[Your instructions] Copy the lines below word for word, leaving out the pictures.

= = = = = = =

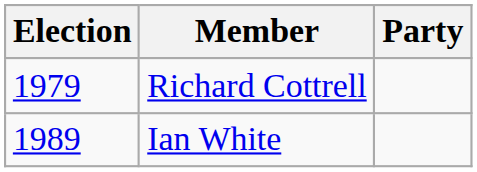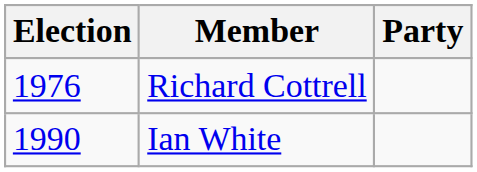Richard Cottrell | Election: 1979 -> 1976
Ian White | Election: 1989 -> 1990
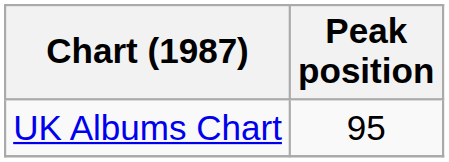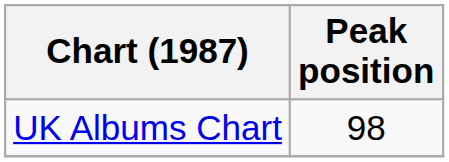UK Albums Chart | Peak position: 95 -> 98
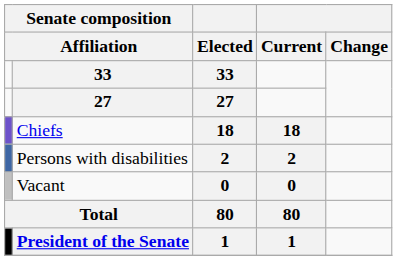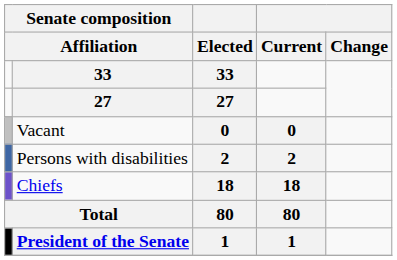rows swapped: Chiefs <-> Vacant
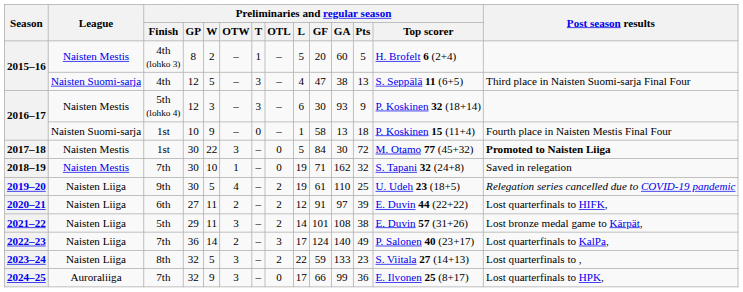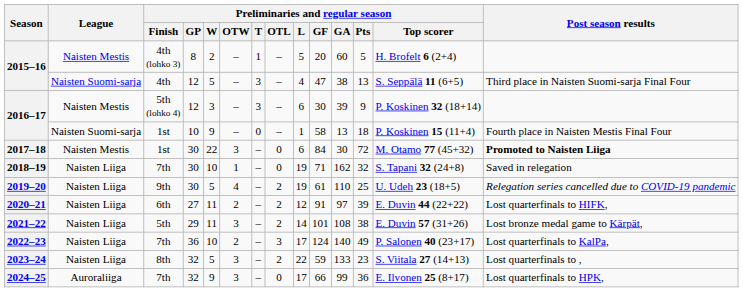2016–17 / 5th (lohko 4) | Preliminaries and regular season / GA: 93 -> 39
2017–18 | Preliminaries and regular season / L: 5 -> 6
2018–19 | League: Naisten Mestis -> Naisten Liiga
2022–23 | Preliminaries and regular season / W: 14 -> 10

= = = = = = =

[Answer to this problem]
Richard Cottrell | Election: 1979 -> 1976
Ian White | Election: 1989 -> 1990
UK Albums Chart | Peak position: 95 -> 98
rows swapped: Chiefs <-> Vacant
2016–17 / 5th (lohko 4) | Preliminaries and regular season / GA: 93 -> 39
2017–18 | Preliminaries and regular season / L: 5 -> 6
2018–19 | League: Naisten Mestis -> Naisten Liiga
2022–23 | Preliminaries and regular season / W: 14 -> 10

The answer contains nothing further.